Texas products liability law recognizes three kinds of product defects that will give rise to an actionable claim: manufacturing defects, design defects, and marketing defects. Temple EasTex, Inc. v. Old Orchard Creek Partners, Ltd., 848 S.W.2d 724, 732 (Tex. App. 1992), writ denied, (Sept. 29, 1993). Liability for personal injuries caused by a product's defective design can be imposed under several underlying legal theories, among them negligence, breach of warranty, and strict products liability. The requisite proof for recovery on a design defect claim was prescribed by statute in 1993 and made the same for any legal theory asserted.” Hyundai Motor Co. v. Rodriguez ex rel. Rodriguez, 995 S.W.2d 661, 664 (Tex. 1999). To prevail on his design defect claim, a plaintiff must prove that “(1) the product was defectively designed so as to render it unreasonably dangerous; (2) a safer alternative design existed; and (3) the defect was a producing cause of the injury for which the plaintiff seeks recovery.” Casey v. Toyota Motor Eng'g & Mfg. N. Am., Inc., 770 F.3d 322, 330 (5th Cir. 2014).

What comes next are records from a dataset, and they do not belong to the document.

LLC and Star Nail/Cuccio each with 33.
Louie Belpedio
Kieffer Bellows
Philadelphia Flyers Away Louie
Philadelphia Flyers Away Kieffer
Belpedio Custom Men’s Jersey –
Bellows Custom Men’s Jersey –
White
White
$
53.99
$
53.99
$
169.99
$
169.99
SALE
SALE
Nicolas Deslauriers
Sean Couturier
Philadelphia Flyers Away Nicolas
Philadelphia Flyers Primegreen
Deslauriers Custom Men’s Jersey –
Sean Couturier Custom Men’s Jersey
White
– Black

Texas law defines “safer alternate design” as a product design other than the one actually used, that in reasonable probability:

(1) would have prevented or significantly reduced the risk of the plaintiff's personal injury, property damage, or death without substantially impairing the product's utility; and (2) was economically and technologically feasible at the time the product left the control of the manufacturer or seller by the application of existing or reasonably achievable scientific knowledge. TEX. CIV. PRAC. & REM. CODE § 82.005(b). See also Casey, 770 F.3d at 331; Hodges v. Mack Trucks, Inc., 474 F.3d 188, 196 (5th Cir. 2006).

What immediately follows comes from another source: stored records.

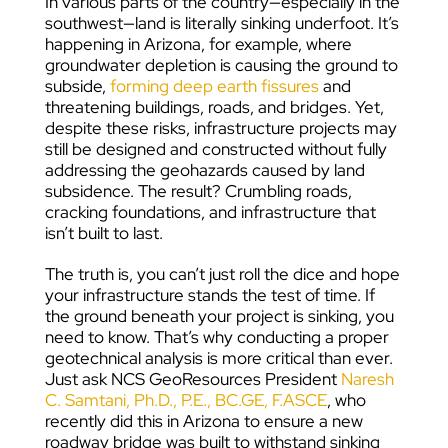
In various parts of the country—especially in the
southwest—land is literally sinking underfoot. It’s
happening in Arizona, for example, where
groundwater depletion is causing the ground to
subside,
forming deep earth fissures
and
threatening buildings, roads, and bridges. Yet,
despite these risks, infrastructure projects may
still be designed and constructed without fully
addressing the geohazards caused by land
subsidence. The result? Crumbling roads,
cracking foundations, and infrastructure that
isn’t built to last.
The truth is, you can’t just roll the dice and hope
your infrastructure stands the test of time. If
the ground beneath your project is sinking, you
need to know. That’s why conducting a proper
geotechnical analysis is more critical than ever.
Just ask NCS GeoResources President
Naresh
C. Samtani, Ph.D., P.E., BC.GE, F.ASCE
, who
recently did this in Arizona to ensure a new
roadway bridge was built to withstand sinking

Honda argued that summary judgment was appropriate because plaintiffs did not present such evidence of a safer alternative design -- instead offering an algorithm that was a generalized concept for a design, which is insufficient under Texas law. Honda used one algorithm and Plaintiffs proposed that a different one – an algorithm patented by Plaintiffs’ expert – should have been used instead. The question of whether an algorithm and its alleged fit to a particular vehicle can constitute a safer alternative design was, the court said, one it need not consider here because, in an event, of Plaintiffs’ failure to provide evidence of economic feasibility. By definition, a safer alternative design must be reasonably probable to be economically feasible at the time the product left control of the manufacturer. See TEX. CIV. PRAC. & REM. CODE § 82.005(b)(2). “To establish economic feasibility, the plaintiff must introduce proof of the ‘cost of incorporating [the] technology.’” Casey, 770 F.3d at 334 (citing Honda of Am. Mfg., Inc. v. Norman, 104 S.W.3d 600, 607 (Tex.Ct.App.2003)). “To prove economic feasibility where the product is not yet in use, courts generally require a party to present evidence of either an estimate or range of the cost of the alternative design.” Casey, 770 F.3d at 335 (citing Brochtrup v. Mercury Marine, 426 Fed.Appx. 335, 339 (5th Cir.2011) (concluding that testimony from builder of alternative design that building cost was $400 was sufficient evidence of economic feasibility to avoid judgment as a matter of law); A.O. Smith Corp. v. Settlement Inv. Mgmt., No. 2–04–270–CV, 2006 WL 176815, at *3–4 (Tex. Ct. App. Jan. 26, 2006) (concluding that detailed testimony about how proposed alternative design would add between $5 and $200 per unit was some evidence of economic feasibility). 

In this case, Plaintiffs presented no evidence of either an estimate or a range of the cost of implementing their expert's alternative algorithm. Specifically, the expert report and deposition transcript offered no such calculation, and thus the court found summary judgment appropriate for Honda on Plaintiff’s design defect claim.